## Exercise goal
Continue the interview transcript about World of Warcraft below, starting right after its last line.

## Document extract
----------

Presenter Ethölle George [EG] discusses World of Warcraft
with me [RB].
Start: 6:50 AM.
- [EG]
Now, a craze in the computer world has eight million people
and counting playing a game online. But it's something many of us have never
even heard of. Users of World of Warcraft take on monsters and
other beasts together to progress through a virtual world, but it's plain
that some people are becoming so hooked they're spending hours
playing the game, with one person in Asia dying from a heart attack after
playing it solidly for seven days. Professor Richard Bartle is a lecturer
in Electronic Systems Engineering at the University of Essex, and indeed,
back in the 1970s created a very similar game himself. He joins us now on the
program. Good morning to you.
- [RB]
Good morning, nice to have you back Ethölle.
- [EG]
Well thank you very much, it's good to be here, thanks for that, Richard. Erm,
tell us about World of, of Warcraft, then. It, it's a fantasy game, isn't
it?
- [RB]
Erm, yes, it's, er, set in, you would be surprised to find out, the world of
Warcraft, Warcraft being a single-player game that, erm, was very popular -
er, still is very popular. Er, it's the latest of, erm, a long line of what
we call "massively multiplayer online role-playing games", erm, which
is to say that they're games that you play a bit like the old Dungeons and
Dragons games that people would to play face-to-face, except you play
them over the computer, and it, it's the current one that's got the most
players, about eight million players which is a, erm, more than about 140
countries have population.
- [EG]
What do you think it is about this particular game that's gripped so many
people?
- [RB]
Well, the main thing that grips the people is the presence of other people.
So, er, if you're playing one of these games, you're not playing it
simply because, er, you want the, the the fun of playing, although that is
erm, part and parcel of it, but, it's the presence of the other players which
make it, erm, a lot more, er, of a, a social experience -
- [EG]
And -
- [RB]
- than a regular game.
- [EG]
- how does that work? I mean, it, there I am, in my, in my gaming character
- [RB]
Yeah.
- [EG]
I'm an ... orc, say.
- [RB]
OK.
- [EG]
OK.
- [RB]
You're Horde!
- [EG]
Alright, erm, and, and I'm wandering along, through the forest, de de-de de-de,
and then you come around the corner, a, a, playing your character presumably,
is that how it works?

----------

Images with bounding boxes
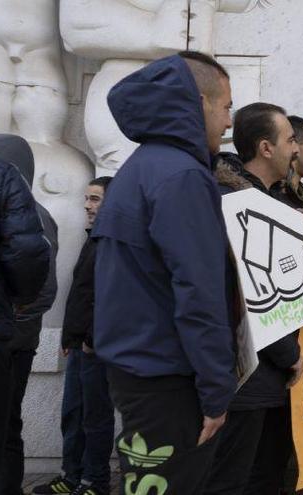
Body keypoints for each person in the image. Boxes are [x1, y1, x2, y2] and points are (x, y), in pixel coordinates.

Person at [91, 51, 237, 494]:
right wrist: (217, 390)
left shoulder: (140, 168)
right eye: (227, 106)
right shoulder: (182, 177)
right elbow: (198, 291)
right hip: (168, 378)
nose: (229, 123)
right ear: (199, 103)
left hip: (139, 367)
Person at [205, 102, 303, 495]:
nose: (296, 148)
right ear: (266, 148)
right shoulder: (235, 206)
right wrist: (289, 353)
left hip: (266, 375)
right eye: (291, 139)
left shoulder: (272, 203)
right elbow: (255, 293)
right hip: (247, 376)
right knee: (239, 479)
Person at [0, 135, 58, 495]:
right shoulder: (12, 198)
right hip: (3, 337)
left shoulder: (34, 213)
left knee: (5, 429)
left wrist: (15, 313)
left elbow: (41, 285)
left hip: (12, 341)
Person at [31, 177, 109, 495]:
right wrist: (68, 337)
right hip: (78, 345)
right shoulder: (93, 239)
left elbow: (107, 296)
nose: (88, 206)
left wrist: (90, 337)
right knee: (73, 413)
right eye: (87, 199)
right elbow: (79, 294)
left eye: (95, 200)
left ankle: (96, 481)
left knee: (95, 416)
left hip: (94, 347)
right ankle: (72, 476)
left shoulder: (109, 242)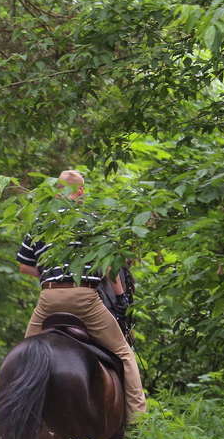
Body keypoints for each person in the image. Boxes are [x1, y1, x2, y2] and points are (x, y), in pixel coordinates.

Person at [16, 169, 148, 419]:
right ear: (80, 191)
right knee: (124, 353)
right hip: (85, 299)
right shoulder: (93, 220)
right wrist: (120, 299)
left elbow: (24, 265)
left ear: (58, 192)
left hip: (49, 300)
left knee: (24, 355)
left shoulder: (42, 221)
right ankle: (139, 421)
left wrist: (49, 276)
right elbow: (110, 267)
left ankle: (17, 420)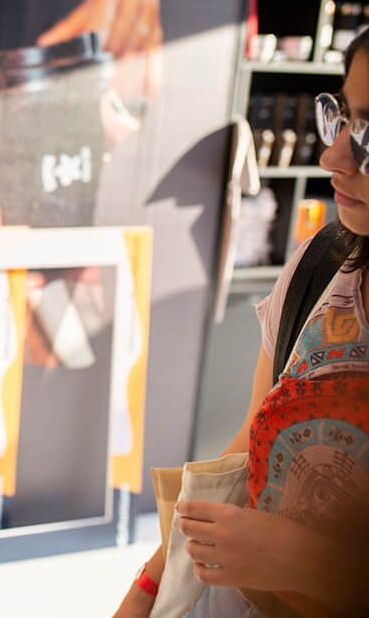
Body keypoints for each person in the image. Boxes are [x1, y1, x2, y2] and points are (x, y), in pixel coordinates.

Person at [114, 32, 369, 617]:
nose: (334, 156)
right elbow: (243, 460)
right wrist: (149, 588)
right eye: (343, 118)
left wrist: (308, 560)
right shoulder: (321, 267)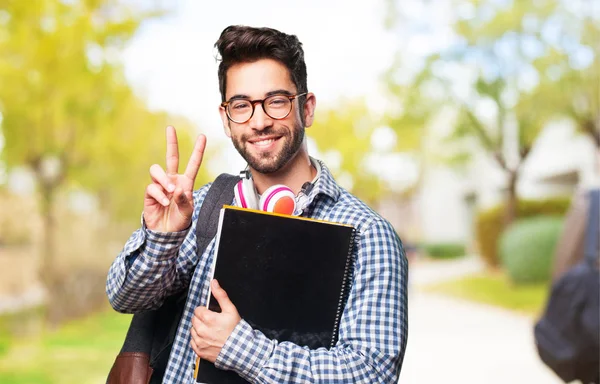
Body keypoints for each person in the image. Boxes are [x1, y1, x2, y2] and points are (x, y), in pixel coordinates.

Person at [106, 25, 408, 383]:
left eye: (277, 101)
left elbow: (371, 374)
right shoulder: (201, 209)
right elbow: (126, 298)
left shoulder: (369, 235)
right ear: (225, 118)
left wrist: (240, 347)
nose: (260, 121)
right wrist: (161, 237)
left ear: (306, 109)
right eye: (242, 106)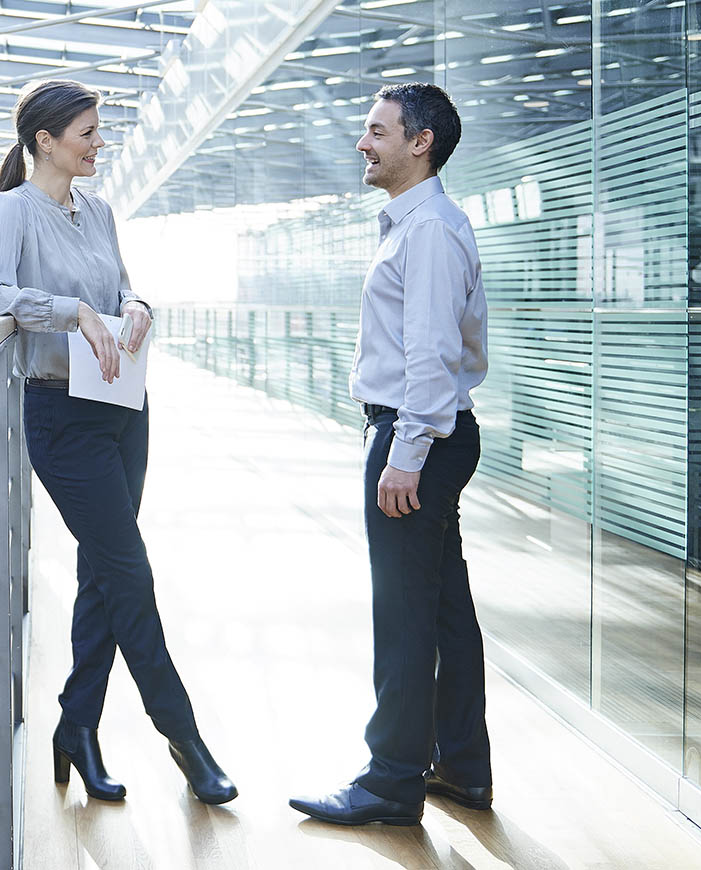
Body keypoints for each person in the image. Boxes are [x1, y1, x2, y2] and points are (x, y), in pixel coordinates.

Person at [0, 79, 236, 805]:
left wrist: (137, 306)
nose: (99, 144)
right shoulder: (9, 211)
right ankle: (185, 738)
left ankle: (75, 729)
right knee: (131, 574)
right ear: (45, 140)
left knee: (104, 577)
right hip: (62, 419)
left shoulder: (100, 211)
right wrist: (70, 311)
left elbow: (122, 292)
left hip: (123, 410)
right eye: (87, 132)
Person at [289, 83, 490, 826]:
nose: (362, 143)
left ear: (421, 142)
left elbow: (432, 354)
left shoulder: (428, 229)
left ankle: (390, 783)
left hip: (418, 436)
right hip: (427, 433)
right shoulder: (415, 224)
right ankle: (462, 767)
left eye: (376, 131)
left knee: (404, 618)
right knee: (442, 613)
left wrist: (404, 454)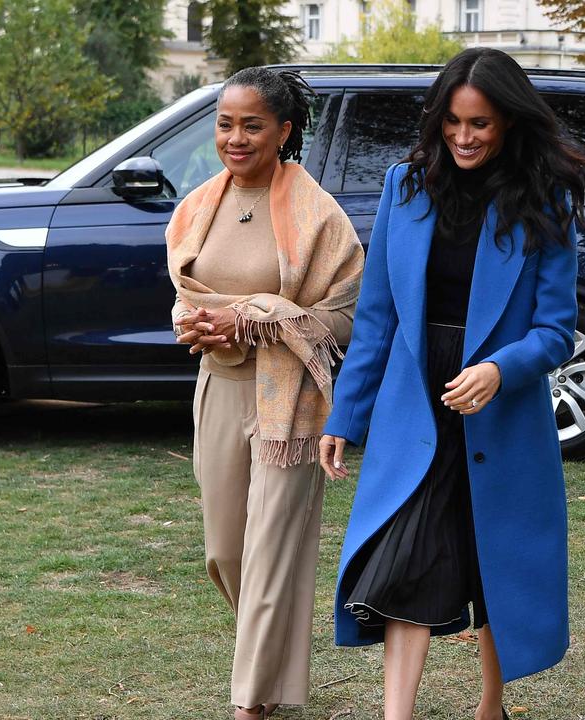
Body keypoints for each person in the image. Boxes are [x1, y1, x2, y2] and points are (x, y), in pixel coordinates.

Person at [317, 47, 585, 720]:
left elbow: (556, 332)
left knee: (493, 560)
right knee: (405, 556)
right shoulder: (403, 187)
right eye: (453, 123)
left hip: (498, 408)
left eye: (481, 125)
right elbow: (376, 317)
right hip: (417, 404)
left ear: (508, 125)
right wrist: (342, 417)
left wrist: (500, 369)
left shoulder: (544, 199)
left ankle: (490, 707)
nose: (464, 137)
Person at [166, 67, 364, 719]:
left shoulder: (318, 216)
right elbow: (187, 293)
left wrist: (254, 315)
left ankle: (251, 705)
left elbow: (343, 317)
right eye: (226, 124)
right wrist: (195, 321)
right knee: (225, 553)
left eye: (253, 125)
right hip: (218, 390)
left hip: (289, 403)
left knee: (272, 549)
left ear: (284, 130)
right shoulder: (198, 205)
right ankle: (272, 666)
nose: (236, 137)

----------

## Solved exercise
- [RB]
Yeah, what, you see somebody coming round the corner, who'll be, whatever,
an elf or, er, erm, some kind of cow person, and, the, yeah, they, they're
just sharing, shared in the world with you. They're, they're controlled by
somebody sitting at home on their computer, er, running the same software
that you're running except they're -
- [EG]
Why, why is this more interesting than going to the shopping centre, then,
Richard, and, and meeting real people?
- [RB]
Well you are meeting "real people" -
- [EG]
(laughter)
- [RB]
- it's just you're not meeting them in real life, you're meeting them in
a virtual world, which means that, erm, uh, OK, in "real life"
yerm, I'm, like, 48 year old and a bit overweight, and plodding around;
in a game I run just as fast as everybody else, I can speak to everybody
else, nobody knows who I am. I mean, half the time I play female characters,
half the time I play elf characters - I'm not an elf in real life, and I,
as far as I'm aware I'm not female, either. So you can be an, anything you,
you want to try out being.
- [EG]
What sort of ... erm ... provisions are there in place, Richard, to, to stop
people from play, I mean I know it's an extreme, this, this poor
chap in Asia, that, he played for seven days, solid, literally, 24 hours a
day, but is there anything that flashed up on the screen that says "stop
playing now, you've, you've been on too long"?
- [RB]
There isn't, erm, anything that flashes up like that in, erm, in the west,
er, there is actually, erm, provision for that sort of thing in the Far
East, er, precisely because some people were doing that kind of thing.
- [EG]
Hmm.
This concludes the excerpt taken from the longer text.